Stored data
########

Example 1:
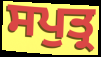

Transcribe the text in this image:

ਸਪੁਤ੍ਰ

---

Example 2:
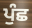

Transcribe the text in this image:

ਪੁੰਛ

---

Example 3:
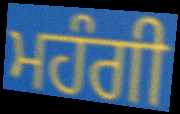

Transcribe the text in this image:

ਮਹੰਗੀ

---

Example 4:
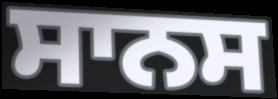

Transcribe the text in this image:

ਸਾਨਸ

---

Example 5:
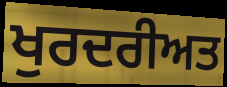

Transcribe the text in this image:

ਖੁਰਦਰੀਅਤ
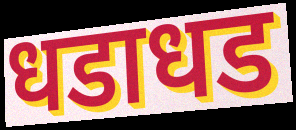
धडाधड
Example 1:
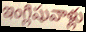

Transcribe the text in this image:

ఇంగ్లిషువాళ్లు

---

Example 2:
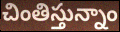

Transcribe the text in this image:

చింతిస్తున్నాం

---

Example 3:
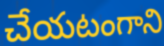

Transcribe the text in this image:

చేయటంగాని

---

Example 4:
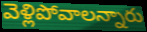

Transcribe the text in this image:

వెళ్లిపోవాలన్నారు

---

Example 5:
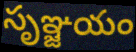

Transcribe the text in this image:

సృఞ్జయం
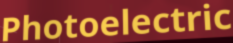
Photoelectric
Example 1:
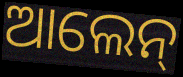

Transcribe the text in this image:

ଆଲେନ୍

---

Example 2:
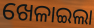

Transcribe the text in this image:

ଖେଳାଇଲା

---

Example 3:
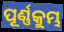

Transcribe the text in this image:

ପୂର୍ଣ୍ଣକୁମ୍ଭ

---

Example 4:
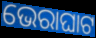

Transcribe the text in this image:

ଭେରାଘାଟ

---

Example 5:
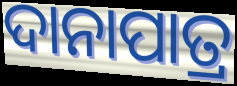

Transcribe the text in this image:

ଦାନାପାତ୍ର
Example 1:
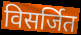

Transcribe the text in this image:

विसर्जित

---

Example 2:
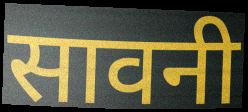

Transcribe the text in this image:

########

_Exercise details_
Give back every record above word for word, dropping pictures.

_Answer to the problem_
Example 1:

Transcribe the text in this image:

ਸਪੁਤ੍ਰ

---

Example 2:

Transcribe the text in this image:

ਪੁੰਛ

---

Example 3:

Transcribe the text in this image:

ਮਹੰਗੀ

---

Example 4:

Transcribe the text in this image:

ਸਾਨਸ

---

Example 5:

Transcribe the text in this image:

ਖੁਰਦਰੀਅਤ
धडाधड
Example 1:

Transcribe the text in this image:

ఇంగ్లిషువాళ్లు

---

Example 2:

Transcribe the text in this image:

చింతిస్తున్నాం

---

Example 3:

Transcribe the text in this image:

చేయటంగాని

---

Example 4:

Transcribe the text in this image:

వెళ్లిపోవాలన్నారు

---

Example 5:

Transcribe the text in this image:

సృఞ్జయం
Photoelectric
Example 1:

Transcribe the text in this image:

ଆଲେନ୍

---

Example 2:

Transcribe the text in this image:

ଖେଳାଇଲା

---

Example 3:

Transcribe the text in this image:

ପୂର୍ଣ୍ଣକୁମ୍ଭ

---

Example 4:

Transcribe the text in this image:

ଭେରାଘାଟ

---

Example 5:

Transcribe the text in this image:

ଦାନାପାତ୍ର
Example 1:

Transcribe the text in this image:

विसर्जित

---

Example 2:

Transcribe the text in this image:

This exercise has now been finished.